# [WHAT THIS TASK INVOLVES]
Please rescale everything from the line containing "right wrist: (941, 1436, -19)" down to the end of the records, both lines included. Give only those lines again, with each keypoint value (x, y and depth) multiplied by 1.45 and rounded to a whole number (halves up), and every other line left unchanged.

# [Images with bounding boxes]
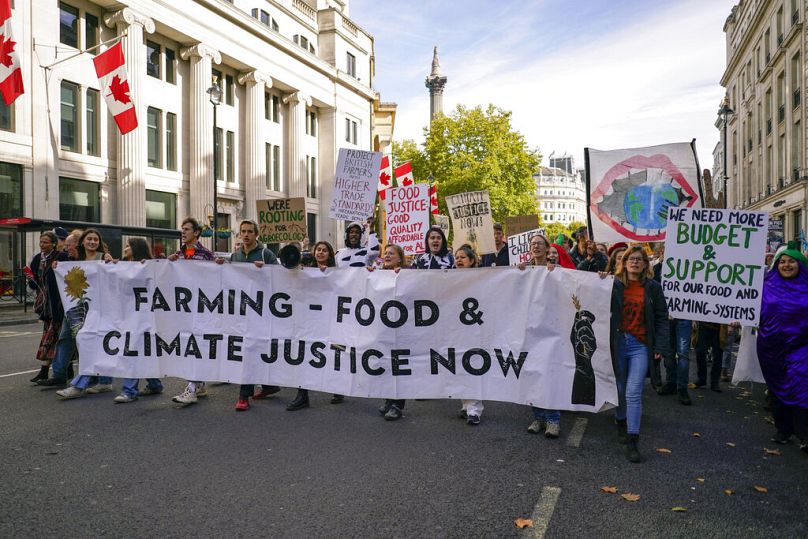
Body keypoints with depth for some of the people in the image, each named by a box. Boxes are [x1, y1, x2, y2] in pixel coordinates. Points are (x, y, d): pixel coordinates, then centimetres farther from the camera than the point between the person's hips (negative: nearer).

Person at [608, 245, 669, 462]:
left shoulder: (653, 287, 2)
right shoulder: (614, 284, 0)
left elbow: (661, 318, 3)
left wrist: (660, 347, -3)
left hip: (640, 345, -1)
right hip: (617, 342, 1)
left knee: (634, 392, -6)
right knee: (620, 388, 13)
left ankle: (632, 442, -1)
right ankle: (621, 422, 39)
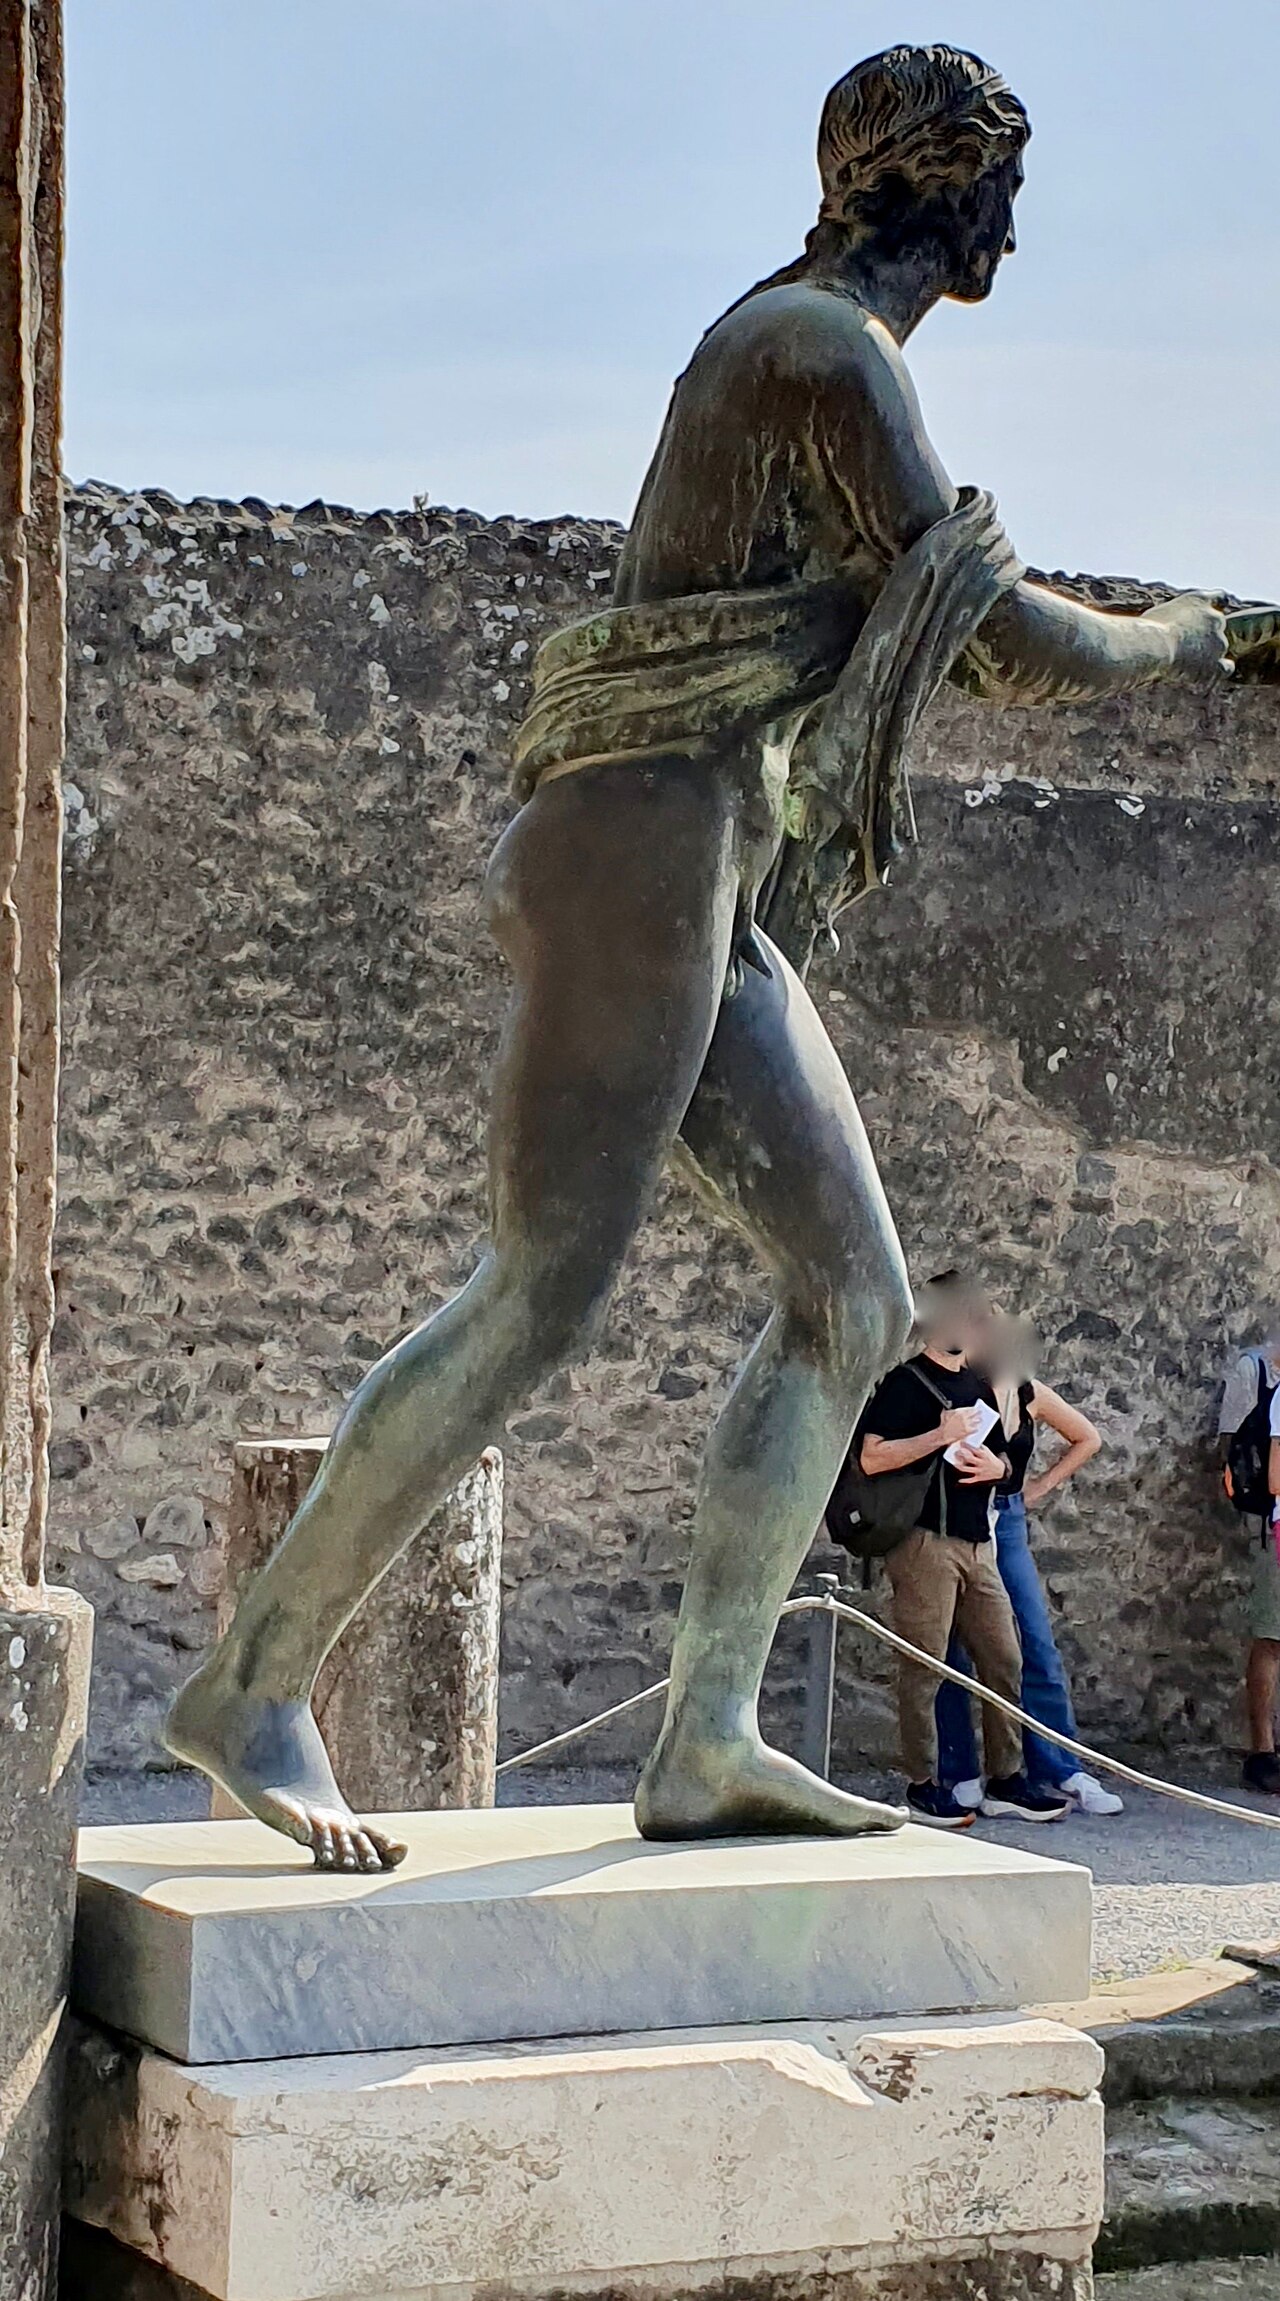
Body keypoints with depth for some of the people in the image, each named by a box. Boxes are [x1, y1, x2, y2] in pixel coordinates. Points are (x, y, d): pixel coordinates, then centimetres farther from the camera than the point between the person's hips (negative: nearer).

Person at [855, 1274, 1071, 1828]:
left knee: (1004, 1660, 7)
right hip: (924, 1541, -8)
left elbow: (1004, 1459, 29)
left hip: (976, 1543, 8)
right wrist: (941, 1436, -19)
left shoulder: (980, 1384, 20)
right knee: (923, 1667, -5)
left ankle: (1005, 1780, 14)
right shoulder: (905, 1381, -3)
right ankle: (924, 1786, 0)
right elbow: (871, 1458, -13)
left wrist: (995, 1466, 5)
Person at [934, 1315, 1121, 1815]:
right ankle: (960, 1775, 5)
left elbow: (1087, 1439, 20)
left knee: (1038, 1647, -1)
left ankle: (1060, 1771, 2)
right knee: (953, 1653, -1)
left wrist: (1042, 1485, 11)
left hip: (1008, 1524, 5)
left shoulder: (1031, 1397, 4)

# [TASK ANSWER]
right wrist: (1364, 2082, -28)
left shoulder: (1421, 2007, 29)
right knee: (1338, 2417, -7)
left ankle: (1457, 2581, 20)
right shoulder: (1312, 2002, -4)
right ankle: (1340, 2590, 0)
right elbow: (1263, 2114, -19)
left wrist: (1443, 2126, 7)
Person at [934, 1315, 1121, 1815]:
right ankle: (1392, 2574, 7)
left elbow: (1576, 2087, 29)
left knee: (1505, 2388, -1)
left ankle: (1537, 2568, 3)
right knee: (1382, 2397, -1)
left wrist: (1511, 2153, 16)
left hip: (1462, 2210, 7)
left shoulder: (1495, 2026, 6)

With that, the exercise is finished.